Carl Walther is senior technical service consultant at Chemours.
These products are extremely stable and non-reactive with most materials and chemicals, and are capable of performing under extreme conditions. Our very first commercial sales were into the Apollo space program with oxygen safe lubricants.
One solution to some of the extreme demands of the aerospace industry are dry (solid) film lubricants (SFLs), which are used in situations where liquid lubricants are not viable. For example, where liquids could contaminate adjacent parts, such as seat belt fasteners or where operating temperatures exceed those that can be tolerated by appropriate wet lubricants like in the engine area.
Jim Rowbotham is managing director of U.K.-headquartered Pexa, the authorized distributor for Everlube Products, which has the widest range of SFLs approved to aerospace specifications.
These surface coatings are not dissimilar to paints but have lubricant properties. Once applied, they remain in place for the life of the component. We supply heat-cured types often used for OEM applications and room-temperature-cured types typically [used] for maintenance applications or substrates, which will not tolerate high temperatures including many aerospace aluminum alloys.
But the demand for specialist lubricants goes back to the metalworking, suggests Edward Jones COO of Hangsterfer’s Laboratories, which specializes in the manufacture of cutting fluids approved by NASA, Airbus and Boeing.
Corrosion is a major concern for the aircraft industry and the main reason these prevent corrosion is that they are chlorine free.
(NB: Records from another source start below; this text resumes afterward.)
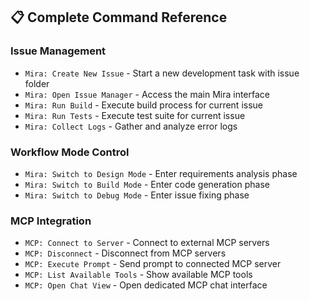 ## 📋 **Complete Command Reference**

### **Issue Management**
- `Mira: Create New Issue` - Start a new development task with issue folder
- `Mira: Open Issue Manager` - Access the main Mira interface
- `Mira: Run Build` - Execute build process for current issue
- `Mira: Run Tests` - Execute test suite for current issue  
- `Mira: Collect Logs` - Gather and analyze error logs

### **Workflow Mode Control**
- `Mira: Switch to Design Mode` - Enter requirements analysis phase
- `Mira: Switch to Build Mode` - Enter code generation phase
- `Mira: Switch to Debug Mode` - Enter issue fixing phase

### **MCP Integration** 
- `MCP: Connect to Server` - Connect to external MCP servers
- `MCP: Disconnect` - Disconnect from MCP servers
- `MCP: Execute Prompt` - Send prompt to connected MCP server
- `MCP: List Available Tools` - Show available MCP tools
- `MCP: Open Chat View` - Open dedicated MCP chat interface
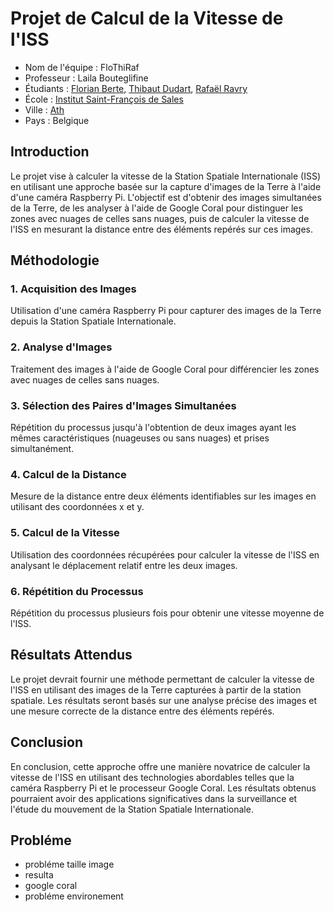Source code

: # Projet de Calcul de la Vitesse de l'ISS
- Nom de l'équipe : FloThiRaf
- Professeur : Laila Bouteglifine
- Étudiants : [Florian Berte](https://github.com/xen0r-star), [Thibaut Dudart](https://github.com/thibautddrt), [Rafaël Ravry](https://github.com/xansterrr)
- École : [Institut Saint-François de Sales](https://maps.app.goo.gl/fj6R5pSYGHteDu2t7)
- Ville : [Ath](https://maps.app.goo.gl/BtFSd77azyfDAs5f6)
- Pays : Belgique

## Introduction
Le projet vise à calculer la vitesse de la Station Spatiale Internationale (ISS) en utilisant une approche basée sur la capture d'images de la Terre à l'aide d'une caméra Raspberry Pi. L'objectif est d'obtenir des images simultanées de la Terre, de les analyser à l'aide de Google Coral pour distinguer les zones avec nuages de celles sans nuages, puis de calculer la vitesse de l'ISS en mesurant la distance entre des éléments repérés sur ces images.

## Méthodologie
### 1. Acquisition des Images
Utilisation d'une caméra Raspberry Pi pour capturer des images de la Terre depuis la Station Spatiale Internationale.
### 2. Analyse d'Images
Traitement des images à l'aide de Google Coral pour différencier les zones avec nuages de celles sans nuages.
### 3. Sélection des Paires d'Images Simultanées
Répétition du processus jusqu'à l'obtention de deux images ayant les mêmes caractéristiques (nuageuses ou sans nuages) et prises simultanément.
### 4. Calcul de la Distance
Mesure de la distance entre deux éléments identifiables sur les images en utilisant des coordonnées x et y.
### 5. Calcul de la Vitesse
Utilisation des coordonnées récupérées pour calculer la vitesse de l'ISS en analysant le déplacement relatif entre les deux images.
### 6. Répétition du Processus
Répétition du processus plusieurs fois pour obtenir une vitesse moyenne de l'ISS.


## Résultats Attendus
Le projet devrait fournir une méthode permettant de calculer la vitesse de l'ISS en utilisant des images de la Terre capturées à partir de la station spatiale. Les résultats seront basés sur une analyse précise des images et une mesure correcte de la distance entre des éléments repérés.

## Conclusion
En conclusion, cette approche offre une manière novatrice de calculer la vitesse de l'ISS en utilisant des technologies abordables telles que la caméra Raspberry Pi et le processeur Google Coral. Les résultats obtenus pourraient avoir des applications significatives dans la surveillance et l'étude du mouvement de la Station Spatiale Internationale.




## Probléme
- probléme taille image
- resulta 
- google coral
- probléme environement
Chlorine is often used as an additive to help with the cutting process. Under extreme pressure of the tool-workpiece interface, it will help prevent adhesion of the metal to the cutting tool. Although it can benefit tool life, under high-temperature conditions, if residues of a chlorinated lubricant are inadvertently left on the surface of a part, then corrosion can occur.
The greatest risk of corrosion from chlorine are ‘hot parts’ like jet engine components. Hangsterfer’s S-500 CF and S-787 cutting fluids are chlorine free and use extreme pressure additives that actually work even better than traditional chlorine additives.
Both cutting fluids therefore lower the cutting forces at the tool-workpiece interface, allowing the metal being cut to flow in a better way, and uninhibited, which creates a better surface quality. This improved surface quality is more resilient to corrosion and reduces surface irregularities.